=== EXERCISE OBJECTIVE ===
Without skipping anything, write out each record below exactly.

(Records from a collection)
--- start ---

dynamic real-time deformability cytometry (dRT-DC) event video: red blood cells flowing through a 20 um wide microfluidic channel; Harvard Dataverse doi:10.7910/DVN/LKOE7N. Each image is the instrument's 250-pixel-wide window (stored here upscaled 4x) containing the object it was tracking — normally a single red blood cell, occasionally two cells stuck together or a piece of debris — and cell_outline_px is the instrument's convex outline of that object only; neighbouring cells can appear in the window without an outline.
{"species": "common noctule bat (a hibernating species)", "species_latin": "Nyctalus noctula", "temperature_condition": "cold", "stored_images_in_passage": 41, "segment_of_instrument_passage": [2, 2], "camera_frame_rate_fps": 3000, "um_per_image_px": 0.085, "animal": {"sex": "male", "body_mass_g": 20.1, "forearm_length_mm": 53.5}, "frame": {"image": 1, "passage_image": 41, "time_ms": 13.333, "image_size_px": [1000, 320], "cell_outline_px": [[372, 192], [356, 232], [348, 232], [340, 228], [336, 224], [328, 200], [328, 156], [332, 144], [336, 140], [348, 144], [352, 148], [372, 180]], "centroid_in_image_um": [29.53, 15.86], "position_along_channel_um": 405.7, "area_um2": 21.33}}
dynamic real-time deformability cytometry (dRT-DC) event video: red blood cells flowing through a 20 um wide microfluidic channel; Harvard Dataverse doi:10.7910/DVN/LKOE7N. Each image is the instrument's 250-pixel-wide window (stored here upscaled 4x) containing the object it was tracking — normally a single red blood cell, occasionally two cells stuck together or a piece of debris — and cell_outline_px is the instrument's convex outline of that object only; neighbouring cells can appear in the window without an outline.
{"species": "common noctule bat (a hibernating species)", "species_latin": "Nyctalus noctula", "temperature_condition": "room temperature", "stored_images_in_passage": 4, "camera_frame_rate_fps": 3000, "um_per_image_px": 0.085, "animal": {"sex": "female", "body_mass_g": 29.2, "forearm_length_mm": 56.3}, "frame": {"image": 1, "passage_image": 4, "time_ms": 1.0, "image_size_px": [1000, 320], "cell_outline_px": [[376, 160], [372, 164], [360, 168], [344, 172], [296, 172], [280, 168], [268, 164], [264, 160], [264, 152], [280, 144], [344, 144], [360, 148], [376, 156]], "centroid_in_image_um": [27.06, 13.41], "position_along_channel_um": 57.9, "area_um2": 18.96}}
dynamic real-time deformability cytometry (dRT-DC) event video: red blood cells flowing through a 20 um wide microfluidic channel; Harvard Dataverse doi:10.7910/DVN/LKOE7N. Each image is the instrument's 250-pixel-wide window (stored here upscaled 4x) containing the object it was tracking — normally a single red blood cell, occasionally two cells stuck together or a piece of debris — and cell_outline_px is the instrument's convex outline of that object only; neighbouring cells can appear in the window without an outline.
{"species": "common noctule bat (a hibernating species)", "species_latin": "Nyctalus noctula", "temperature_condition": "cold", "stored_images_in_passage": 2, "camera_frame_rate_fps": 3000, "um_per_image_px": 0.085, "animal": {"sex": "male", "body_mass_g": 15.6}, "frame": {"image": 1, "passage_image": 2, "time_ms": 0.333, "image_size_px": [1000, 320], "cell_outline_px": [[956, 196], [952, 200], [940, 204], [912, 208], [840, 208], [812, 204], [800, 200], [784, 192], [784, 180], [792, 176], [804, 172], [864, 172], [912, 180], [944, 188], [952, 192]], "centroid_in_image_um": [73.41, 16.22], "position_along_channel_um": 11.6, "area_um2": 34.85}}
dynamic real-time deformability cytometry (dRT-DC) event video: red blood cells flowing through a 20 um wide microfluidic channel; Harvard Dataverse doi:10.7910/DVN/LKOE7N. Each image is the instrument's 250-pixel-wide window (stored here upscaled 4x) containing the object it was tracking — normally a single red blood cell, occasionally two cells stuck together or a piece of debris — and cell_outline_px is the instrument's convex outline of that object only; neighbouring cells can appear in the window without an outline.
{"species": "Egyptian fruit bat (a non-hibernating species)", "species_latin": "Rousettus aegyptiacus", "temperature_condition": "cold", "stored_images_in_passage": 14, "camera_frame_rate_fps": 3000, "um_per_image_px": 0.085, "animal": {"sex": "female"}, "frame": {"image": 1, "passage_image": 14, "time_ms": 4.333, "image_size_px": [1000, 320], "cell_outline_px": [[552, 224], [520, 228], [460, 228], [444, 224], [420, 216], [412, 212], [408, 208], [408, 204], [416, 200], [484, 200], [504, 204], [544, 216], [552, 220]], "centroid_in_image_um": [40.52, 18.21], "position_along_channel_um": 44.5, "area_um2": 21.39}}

--- end ---

=== RESULT ===
dynamic real-time deformability cytometry (dRT-DC) event video: red blood cells flowing through a 20 um wide microfluidic channel; Harvard Dataverse doi:10.7910/DVN/LKOE7N. Each image is the instrument's 250-pixel-wide window (stored here upscaled 4x) containing the object it was tracking — normally a single red blood cell, occasionally two cells stuck together or a piece of debris — and cell_outline_px is the instrument's convex outline of that object only; neighbouring cells can appear in the window without an outline.
{"species": "common noctule bat (a hibernating species)", "species_latin": "Nyctalus noctula", "temperature_condition": "cold", "stored_images_in_passage": 41, "segment_of_instrument_passage": [2, 2], "camera_frame_rate_fps": 3000, "um_per_image_px": 0.085, "animal": {"sex": "male", "body_mass_g": 20.1, "forearm_length_mm": 53.5}, "frame": {"image": 1, "passage_image": 41, "time_ms": 13.333, "image_size_px": [1000, 320], "cell_outline_px": [[372, 192], [356, 232], [348, 232], [340, 228], [336, 224], [328, 200], [328, 156], [332, 144], [336, 140], [348, 144], [352, 148], [372, 180]], "centroid_in_image_um": [29.53, 15.86], "position_along_channel_um": 405.7, "area_um2": 21.33}}
dynamic real-time deformability cytometry (dRT-DC) event video: red blood cells flowing through a 20 um wide microfluidic channel; Harvard Dataverse doi:10.7910/DVN/LKOE7N. Each image is the instrument's 250-pixel-wide window (stored here upscaled 4x) containing the object it was tracking — normally a single red blood cell, occasionally two cells stuck together or a piece of debris — and cell_outline_px is the instrument's convex outline of that object only; neighbouring cells can appear in the window without an outline.
{"species": "common noctule bat (a hibernating species)", "species_latin": "Nyctalus noctula", "temperature_condition": "room temperature", "stored_images_in_passage": 4, "camera_frame_rate_fps": 3000, "um_per_image_px": 0.085, "animal": {"sex": "female", "body_mass_g": 29.2, "forearm_length_mm": 56.3}, "frame": {"image": 1, "passage_image": 4, "time_ms": 1.0, "image_size_px": [1000, 320], "cell_outline_px": [[376, 160], [372, 164], [360, 168], [344, 172], [296, 172], [280, 168], [268, 164], [264, 160], [264, 152], [280, 144], [344, 144], [360, 148], [376, 156]], "centroid_in_image_um": [27.06, 13.41], "position_along_channel_um": 57.9, "area_um2": 18.96}}
dynamic real-time deformability cytometry (dRT-DC) event video: red blood cells flowing through a 20 um wide microfluidic channel; Harvard Dataverse doi:10.7910/DVN/LKOE7N. Each image is the instrument's 250-pixel-wide window (stored here upscaled 4x) containing the object it was tracking — normally a single red blood cell, occasionally two cells stuck together or a piece of debris — and cell_outline_px is the instrument's convex outline of that object only; neighbouring cells can appear in the window without an outline.
{"species": "common noctule bat (a hibernating species)", "species_latin": "Nyctalus noctula", "temperature_condition": "cold", "stored_images_in_passage": 2, "camera_frame_rate_fps": 3000, "um_per_image_px": 0.085, "animal": {"sex": "male", "body_mass_g": 15.6}, "frame": {"image": 1, "passage_image": 2, "time_ms": 0.333, "image_size_px": [1000, 320], "cell_outline_px": [[956, 196], [952, 200], [940, 204], [912, 208], [840, 208], [812, 204], [800, 200], [784, 192], [784, 180], [792, 176], [804, 172], [864, 172], [912, 180], [944, 188], [952, 192]], "centroid_in_image_um": [73.41, 16.22], "position_along_channel_um": 11.6, "area_um2": 34.85}}
dynamic real-time deformability cytometry (dRT-DC) event video: red blood cells flowing through a 20 um wide microfluidic channel; Harvard Dataverse doi:10.7910/DVN/LKOE7N. Each image is the instrument's 250-pixel-wide window (stored here upscaled 4x) containing the object it was tracking — normally a single red blood cell, occasionally two cells stuck together or a piece of debris — and cell_outline_px is the instrument's convex outline of that object only; neighbouring cells can appear in the window without an outline.
{"species": "Egyptian fruit bat (a non-hibernating species)", "species_latin": "Rousettus aegyptiacus", "temperature_condition": "cold", "stored_images_in_passage": 14, "camera_frame_rate_fps": 3000, "um_per_image_px": 0.085, "animal": {"sex": "female"}, "frame": {"image": 1, "passage_image": 14, "time_ms": 4.333, "image_size_px": [1000, 320], "cell_outline_px": [[552, 224], [520, 228], [460, 228], [444, 224], [420, 216], [412, 212], [408, 208], [408, 204], [416, 200], [484, 200], [504, 204], [544, 216], [552, 220]], "centroid_in_image_um": [40.52, 18.21], "position_along_channel_um": 44.5, "area_um2": 21.39}}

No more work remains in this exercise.